■ Directions: Copy out the lines of the stored records from the one containing "What is the sum" through the end of the records, both ends included. Leave the pictures out of your answer.

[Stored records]
Segment Open

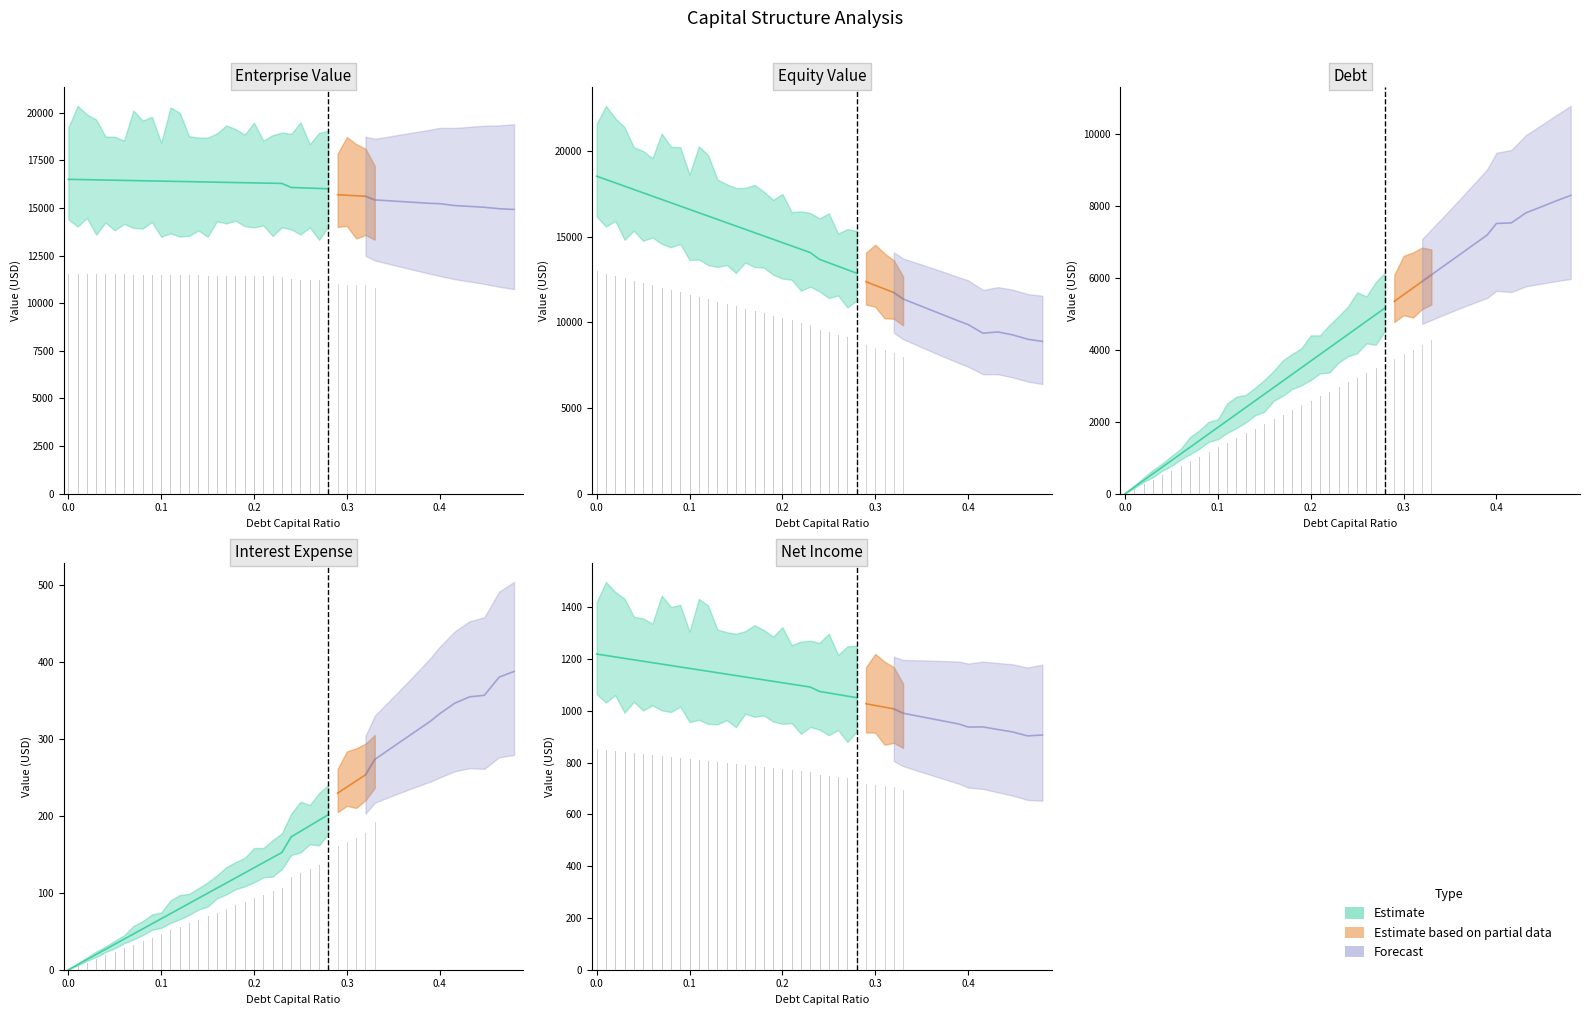

Is it true that equity_value equals 11367.7 at 0.33?

True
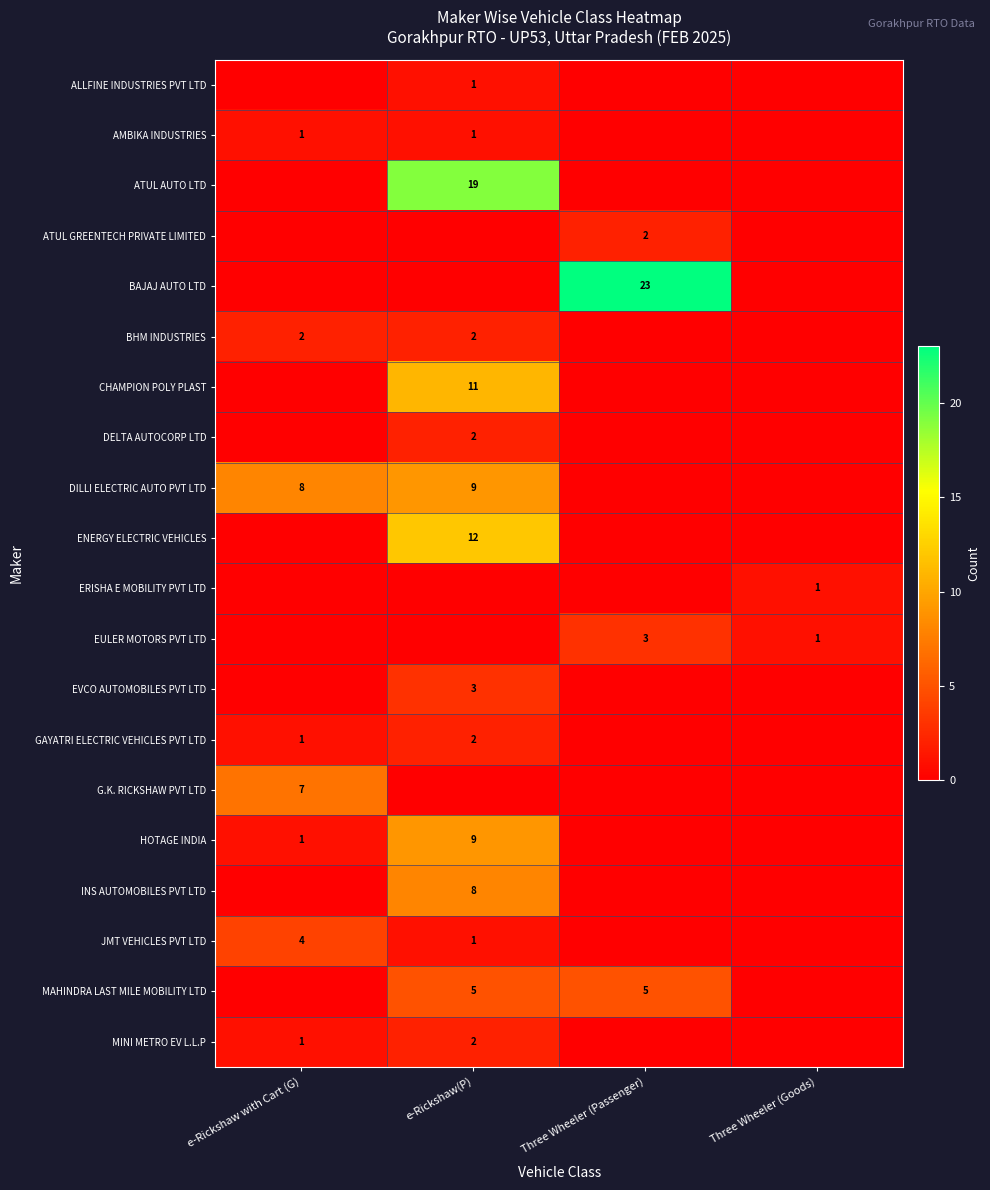

True or false: BHM INDUSTRIES has a value of 3 at e-Rickshaw(P).

False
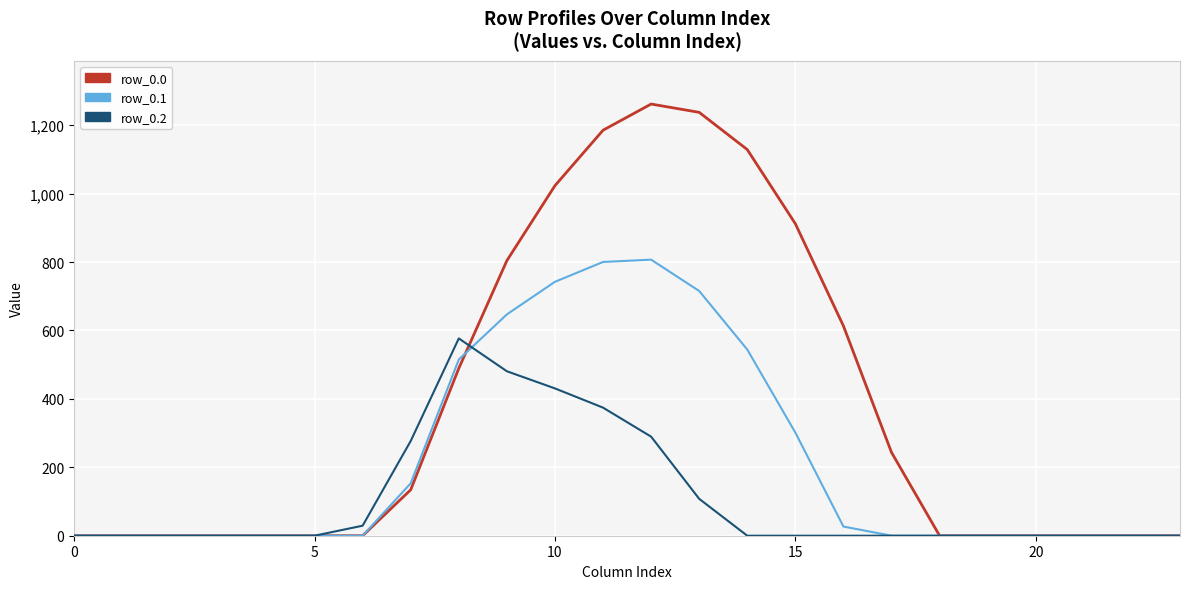

What are all the series names shown in the legend?

row_0.0, row_0.1, row_0.2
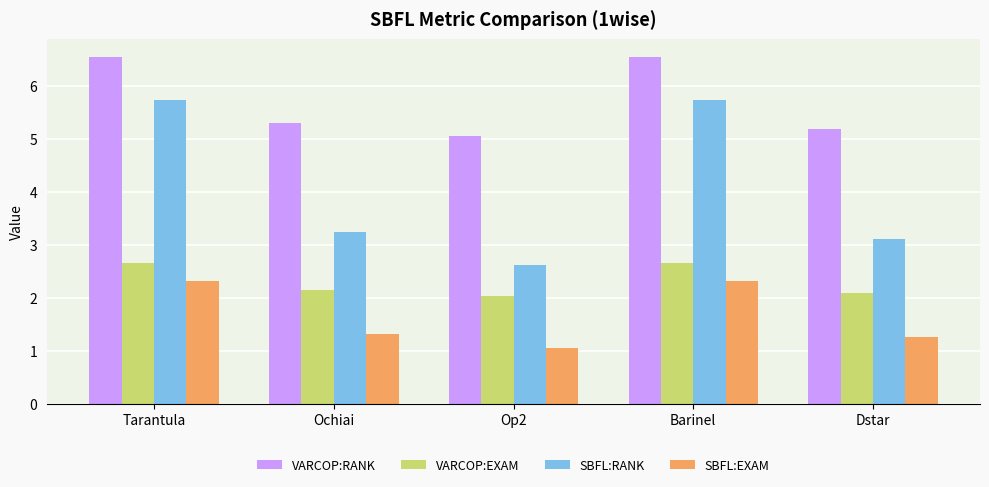

How many bars are there in total?

20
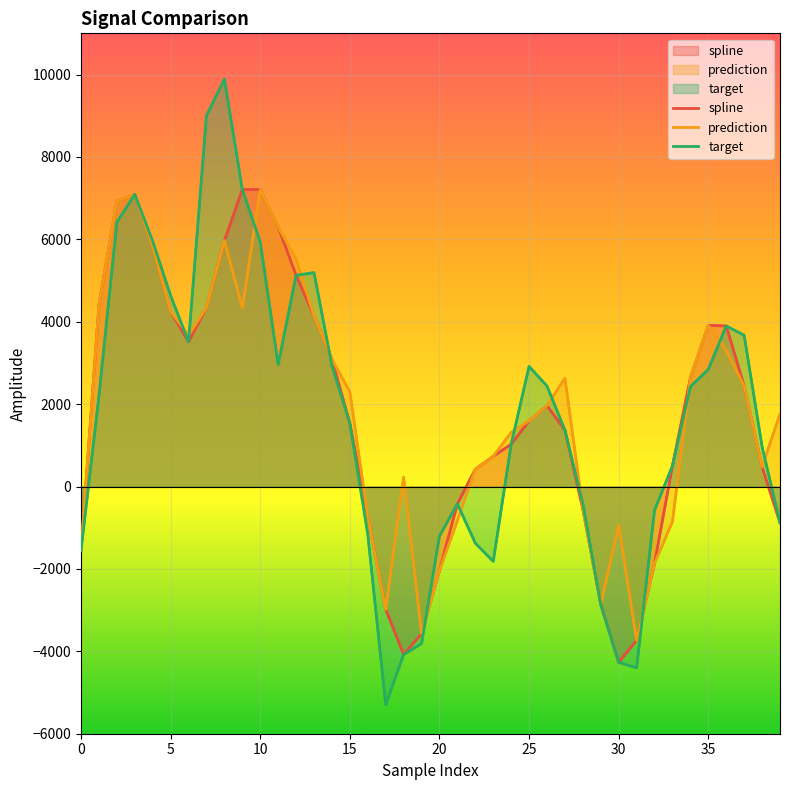

How many lines are shown in the chart?

3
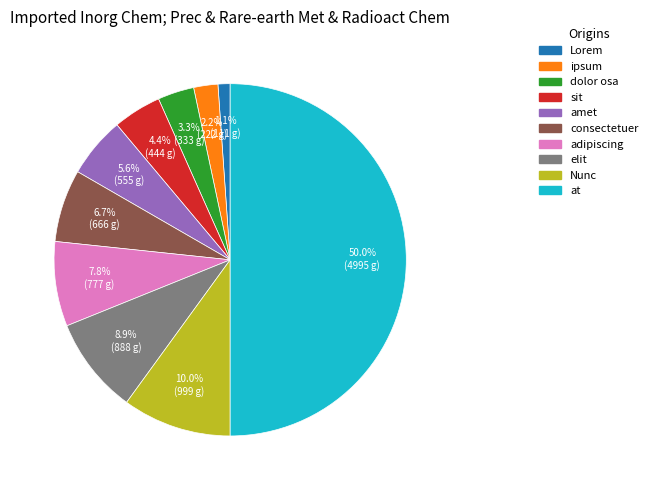

What is the ratio of the value at dolor osa to the value at at?

0.1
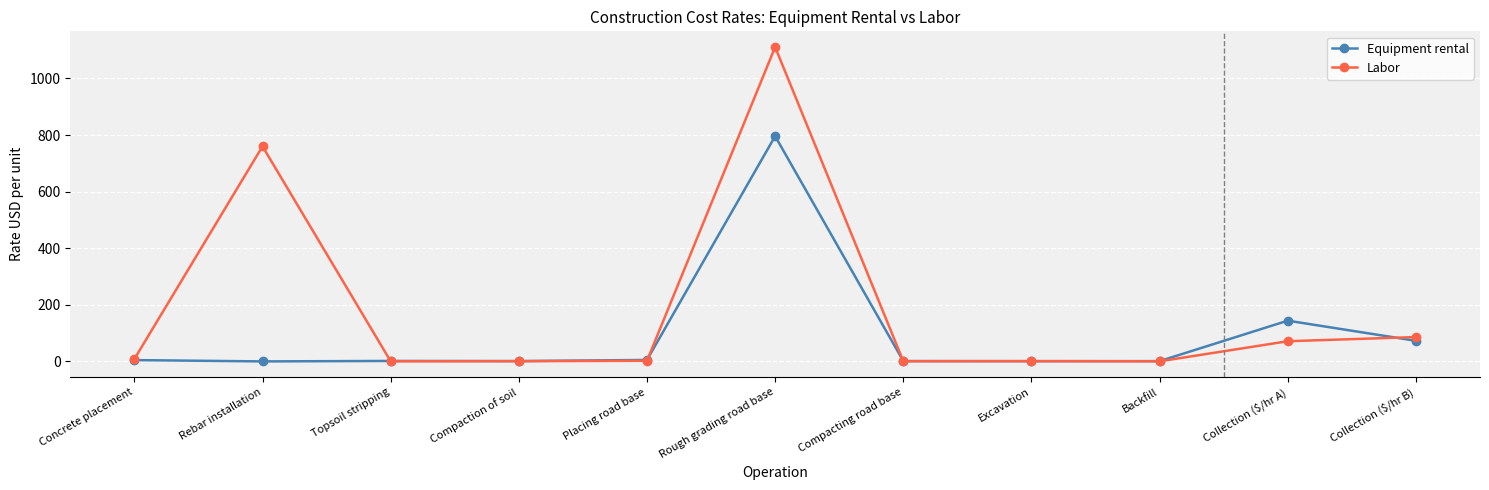

What value does the Equipment rental series have at Placing road base?

5.2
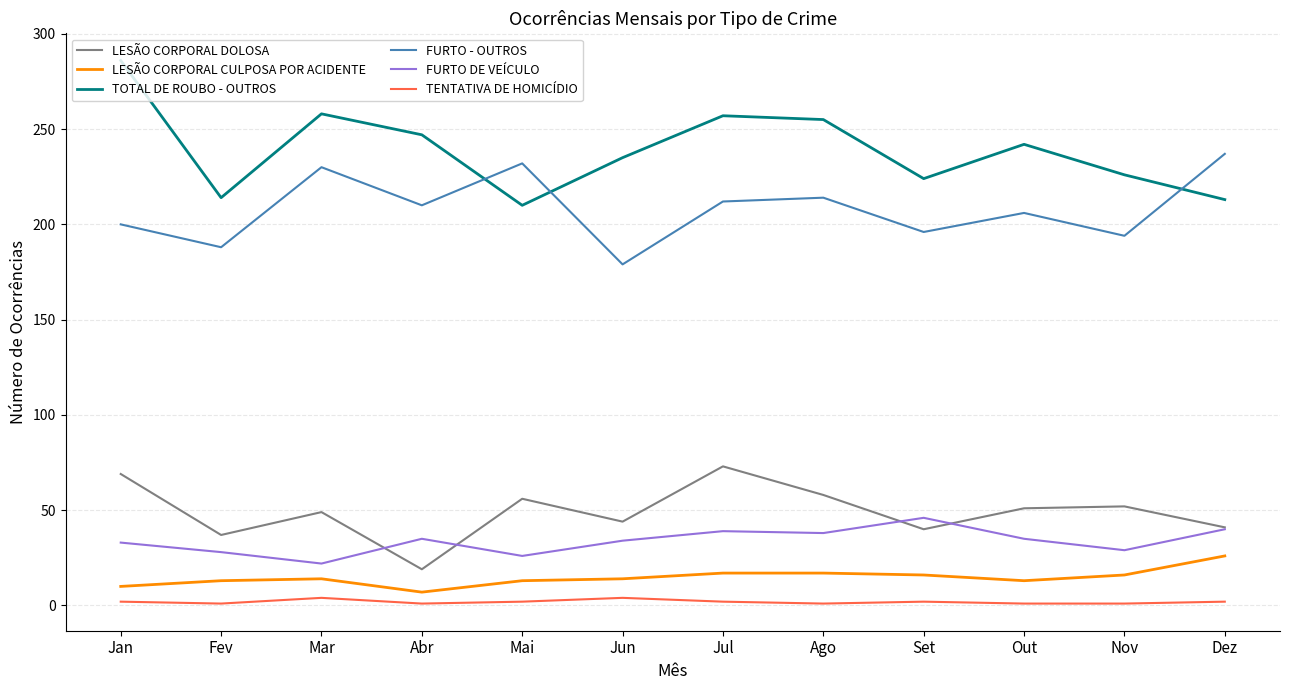

What is the difference between the FURTO DE VEÍCULO values at Set and Nov?

17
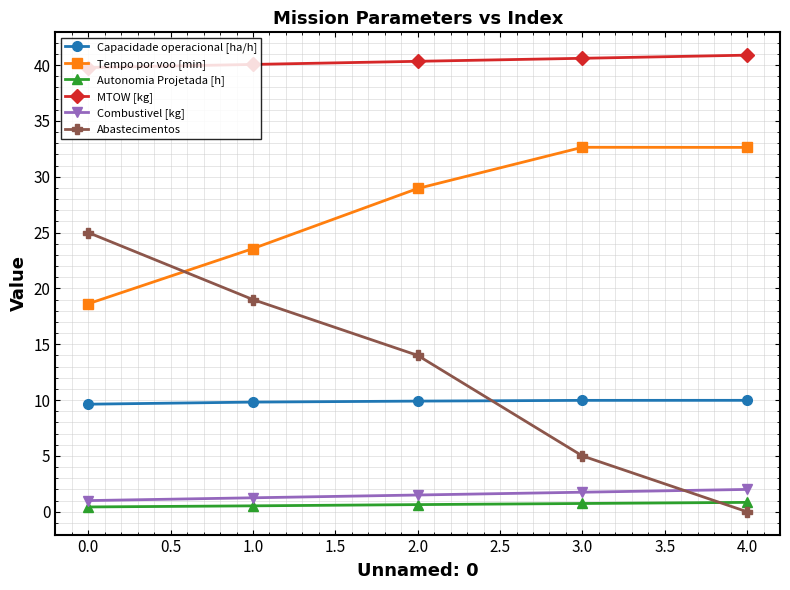

What are all the series names shown in the legend?

Capacidade operacional [ha/h], Tempo por voo [min], Autonomia Projetada [h], MTOW [kg], Combustivel [kg], Abastecimentos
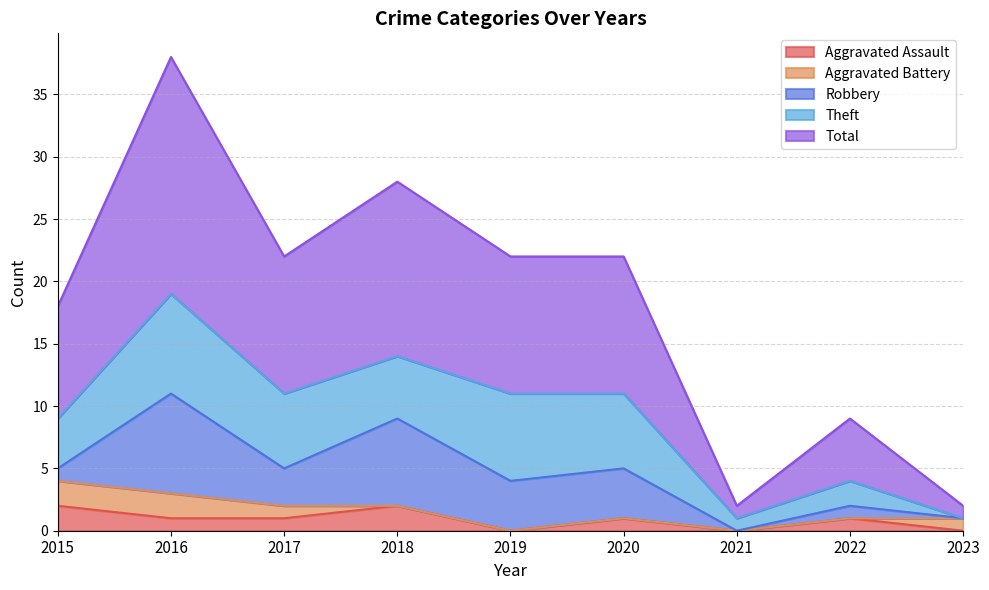

What is the sum of all Aggravated Assault values?

8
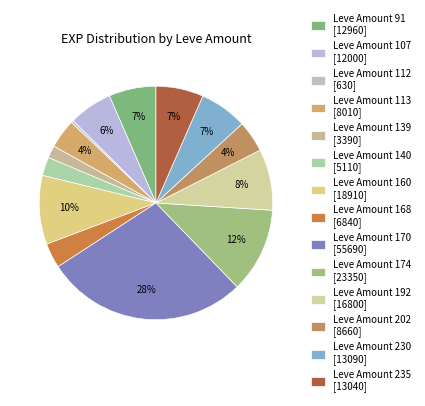

To the nearest percent, what is the average slice percentage?

7%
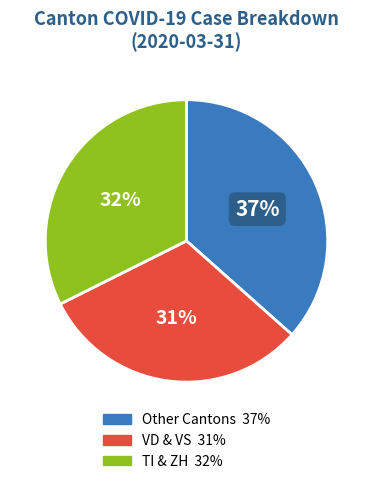

To the nearest percent, what is the average slice percentage?

33%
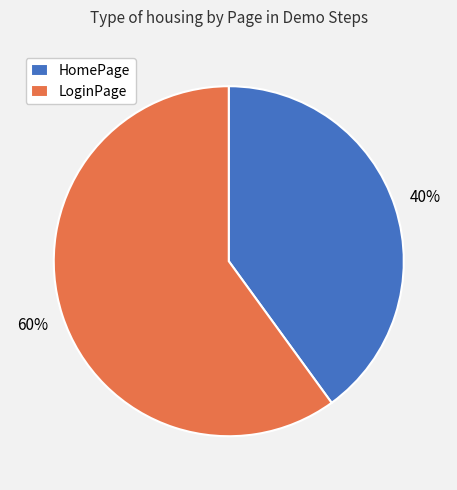

True or false: HomePage accounts for 50% of the total.

False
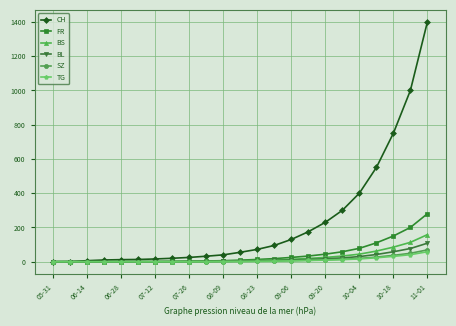

How many lines are shown in the chart?

6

Segment Closed

■ Exercise answer:
What is the sum of all Aggravated Assault values?

8

To the nearest percent, what is the average slice percentage?

7%

To the nearest percent, what is the average slice percentage?

33%

True or false: HomePage accounts for 50% of the total.

False

How many lines are shown in the chart?

6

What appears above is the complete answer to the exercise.